Michael Strahan doesn't hold many grudges from his playing days. He does hold one.
"There are a few guys who I’m like, yeah, I never really liked you. The one guy who sticks out in my mind is Jon Jansen," Strahan said this week on the Dan Patrick Show. "He played for the Redskins, offensive tackle. I never cared for him. For some reason, just something about him that bugged me."
Care to comment, Jansen?
"He hates me because I kicked his ass," Jansen told 97.1 The Ticket. "And I'm loving it that he hated me the most."
Strahan and Jansen went head to head for eight years as NFC East rivals, starting in 1999 when Washington's rookie right tackle, an All-American out of Michigan, held the Giants All-Pro defensive end without a sack in their first meeting. Strahan dared Jansen to do it again when he went on ESPN before their next clash and, as Jansen remembers it, prayed to the camera, "Please give me Jansen one on one. Please give me Jansen one on one."
And Jansen obliged in another convincing win for the Redskins. From The Washington Post:
"I don't talk with my mouth during the week, and I'm not going to do it now," said Jansen, who in the festive locker room celebrated the victory by passing out cigars from a box of Montecristos. "I go out and play with my pads. I say what I want to say with those. I wouldn't necessarily say I handled [Strahan], but I went out and played one of my better games."
Jansen blanked Strahan again in two games the next year, before Strahan broke through for 3.5 sacks against Washington in 2001 when he also broke the NFL's single-season sack record and won Defensive Player of the Year.
""What made Mike so good was the fact that he wasn’t a guy who was just an edge rusher," said Jansen. "Mike was a complete player, you had to account for him on every down. He was always prepared, it was always something different, it was always a challenge."
All told, Strahan was held without a sack in eight of his 14 games against Jansen and the Redskins, though he did have 9.5 sacks in the six others -- and the Giants finished 8-6 in the head-to-head series.
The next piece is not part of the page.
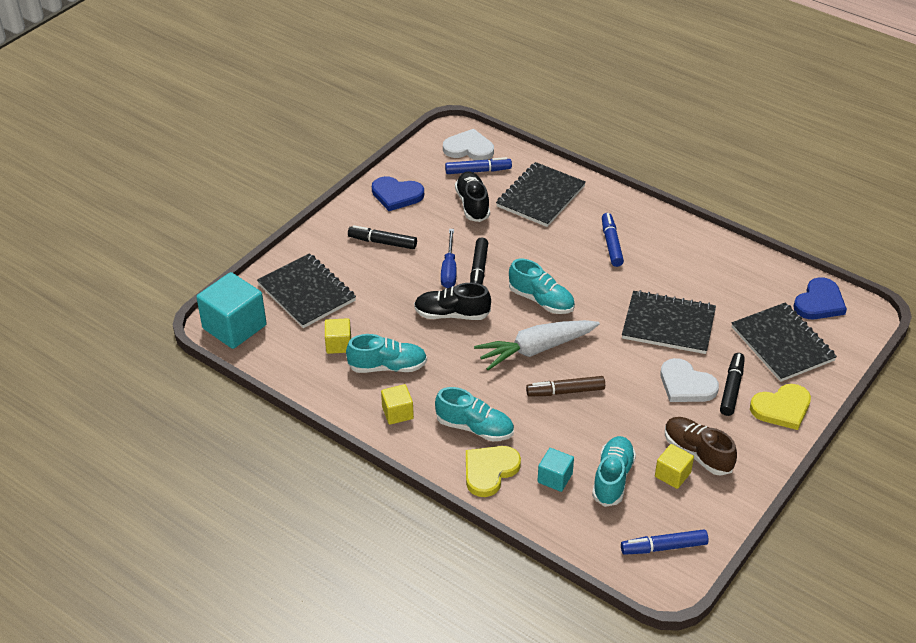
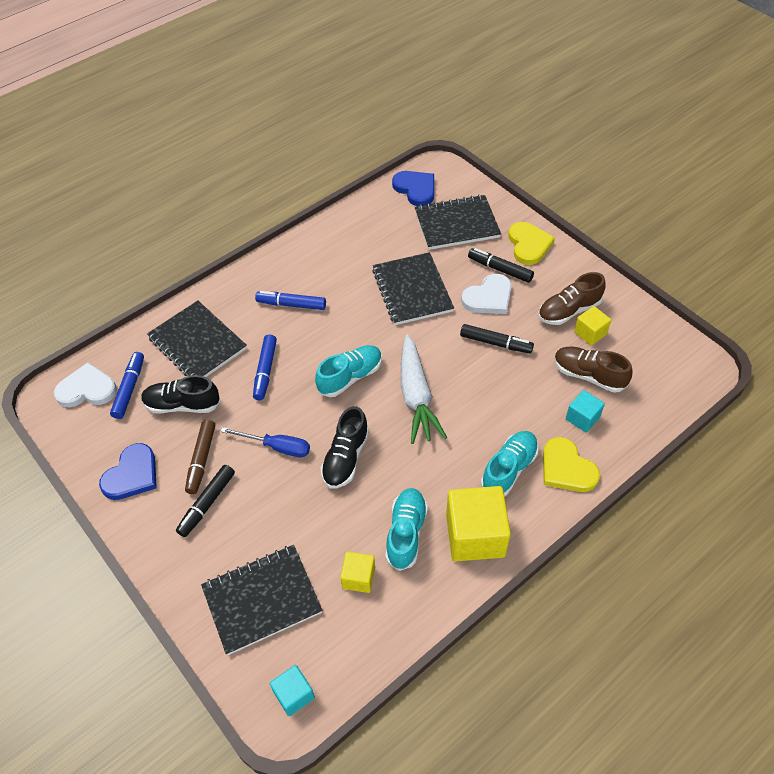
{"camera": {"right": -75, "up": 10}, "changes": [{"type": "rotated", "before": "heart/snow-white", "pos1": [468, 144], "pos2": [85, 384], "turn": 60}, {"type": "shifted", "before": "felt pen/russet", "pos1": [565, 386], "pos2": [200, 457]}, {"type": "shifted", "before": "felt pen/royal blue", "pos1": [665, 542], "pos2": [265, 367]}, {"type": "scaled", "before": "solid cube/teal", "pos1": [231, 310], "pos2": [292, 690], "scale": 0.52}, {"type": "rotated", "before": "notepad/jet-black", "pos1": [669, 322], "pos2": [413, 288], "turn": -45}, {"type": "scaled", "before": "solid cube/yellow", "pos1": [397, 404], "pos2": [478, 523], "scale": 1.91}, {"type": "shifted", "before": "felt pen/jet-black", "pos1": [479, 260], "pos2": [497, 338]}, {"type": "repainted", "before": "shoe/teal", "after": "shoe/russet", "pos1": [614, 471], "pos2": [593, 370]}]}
"When you play against a guy like that, it’s an opportunity to get better and to make a name for yourself," Jansen said. "I was a rookie and they’re writing some of these things about me, and it wasn’t for me to say. I’ve always said, and I learned this from (former Michigan head coach) Gary Moeller, 'What you do speaks so well, there’s no need to hear what you have to say.'
"I was never a guy who went out there and tooted my own horn. I just wanted to go out and play the game."